В 1964 году, когда мне исполнилось пятьдесят лет, Слуцкий в газете «Труд» напечатал о моей работе небольшую, но внятную статью. Она была безусловно дружелюбна. Это была рука друга, решительно протянутая в мою сторону. Слуцкий советовал мне оторваться от текучки и писать свое.
Он искал способа приложения сил. Его стихи не печатались. Он искал переводы. Я привлек Слуцкого к переводу стихов Тычины, рекомендовал его Семену Липкину, готовившему антологию татарской поэзии. Постепенно он втягивался в эту работу, обретая в лице разных редакторов — своих друзей, в лице друзей — своих доброжелателей.
На серьезное Слуцкий часто реагировал невсерьез, походя, шутливо. Вместо просьбы прочитать новые стихи говорил — так, между прочим:
— Какие духовные ценности можем показать?
— Что показывает биржевой листок?
— Что можем положить на бочку?
— Услышу ли сегодня какие-либо из маловысокохудожественных произведений?

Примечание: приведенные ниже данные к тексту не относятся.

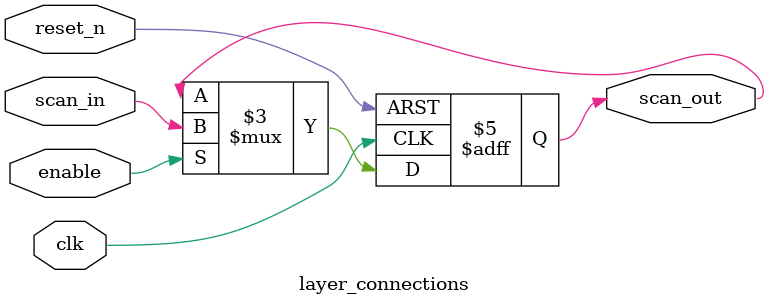
<source format=v>
module layer_connections(
    input  wire clk,
    input  wire reset_n,
    input  wire enable,
    input  wire scan_in,
    output reg  scan_out
);

    always @(posedge clk or negedge reset_n) begin
        if (!reset_n)
            scan_out <= 1'b0;
        else if (enable)
            scan_out <= scan_in;
    end

endmodule
</source>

Иногда после паузы добавлял — другим, уже деловым, дружелюбным тоном:
— Прочитай строк двадцать, послушаю. Не больше двадцати.
И в ответ сам читает.
Так впервые я услышал «Кельнскую яму», «Хуже всех на фронте пехоте», «Писаря», «Все спали в доме отдыха» («Мальчишки»), «Память», «Баня», «Лошади в океане» и многое другое.
Мы хотели обменяться посланиями.
Напряженный человек, человек, со всех сторон теснимый событиями, прошлым, замыслами, политикой, юриспруденцией, версиями, теориями, осколком, оставшимся в теле, невниманием издательств, дурными предчувствиями, как мог боролся со всем этим. И писал, писал, писал в свой гроссбух. Писал стихотворную летопись, мысленно запихивая ее в бутылку, которая должна будет выплыть в будущем.